By this, I mean that any other choice of base would require to introduce a scaling constant in our formula. We can do this, but as a convention mathematicians don't (as it's more work for very little benefit).
An easy example of this isn't with logarithms, but with exponential (which are the inverse of the logarithim), where:
$$\frac{d} {dx} a^x = \ln(a) a^x$$ This is just how the calculation works out. So, when we choose a base for the exponential, it makes sense to let $a = e$, as $\ln(e) =1$ so the scaling factor disappears.
This is the heart of the matter. If we choose a non $e$ base, we need to keep track of coefficients more.
On
It helps to simplify calculations some. The derivative of $log_a(x)$ is $\frac{1}{xln(a)}$. When the base is $a = e$, the natural log term becomes $1$, so we get that the derivative of $ln(x)$ is $\frac{1}{x}$. In the example you gave (as well as many others), you convert the integrand into something of the form $\frac{du}{u}$ using some form of u-substitution (and possibly partial fractions), so that the antiderivative is the natural logarithm of $u$. You could always choose to use $log_a(x)$ as well, but it carries a constant with it. It's simply standard notation (as well as vaguely nice for calculations) to use natural logarithm instead.

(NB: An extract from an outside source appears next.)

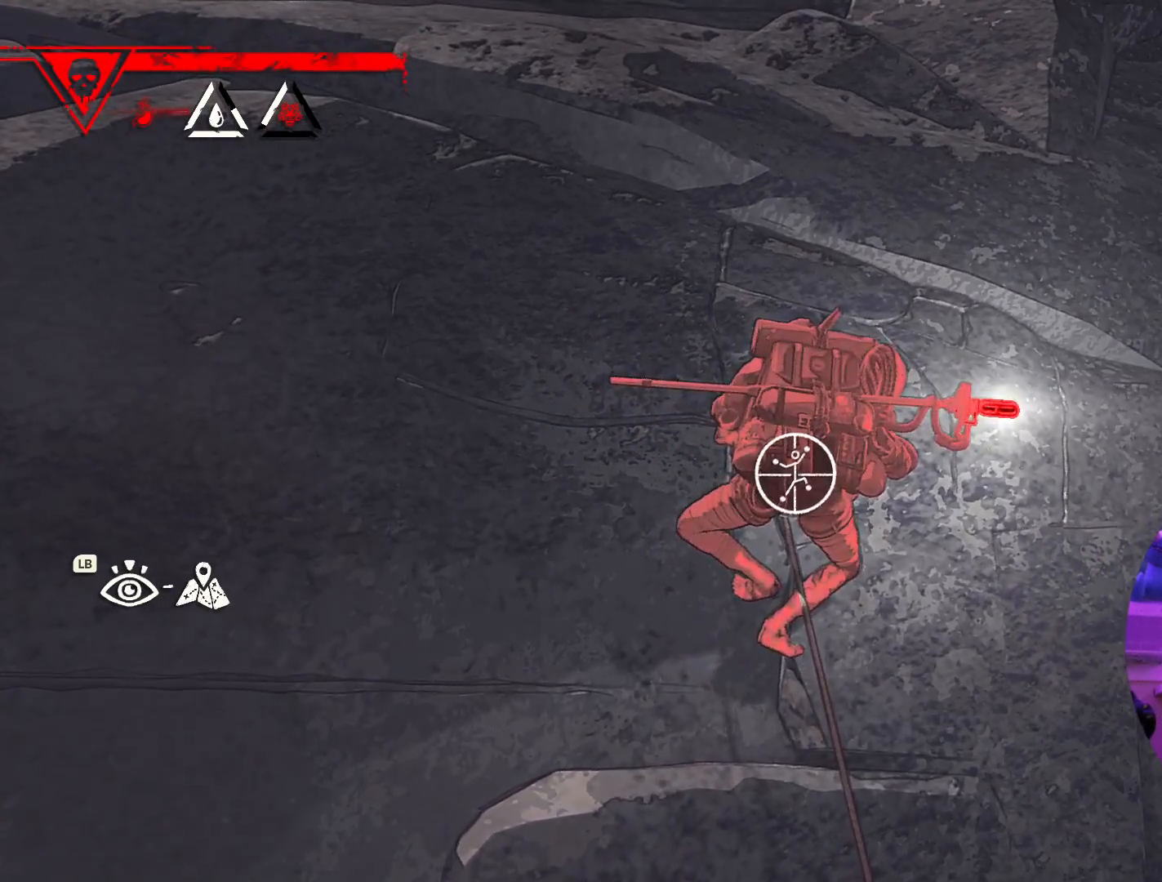
{"dt_ms": 500, "buttons": [], "left_stick": "up", "right_stick": "center", "events": [[33, "left_stick", "right"], [333, "left_stick", "up-right"], [367, "R1", "up"], [433, "left_stick", "up"]]}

Due to the standard limit $$ \lim_{x\to 0}\frac{\ln(1+x)}{x}=1 $$ we know that $$ \frac{d}{dx}\ln(x)=\frac{1}{x} $$ with the beautiful unity in the numerator. All other logarithms are proportional to $\ln$ $$ \log_a(x)=\frac{\ln(x)}{\ln(a)}=\text{const}\cdot\ln(x) $$ and satisfy $$ \frac{d}{dx}\log_a(x)=\color{red}{\frac{1}{\ln(a)}}\cdot\frac{1}{x}. $$ It is less appealing in calculations to take care for this extra constant. It makes the logarithm with the base $e$ natural in most calculations in calculus. Moreover, the final conversion from the natural to your particular logarithm of interest is cheap.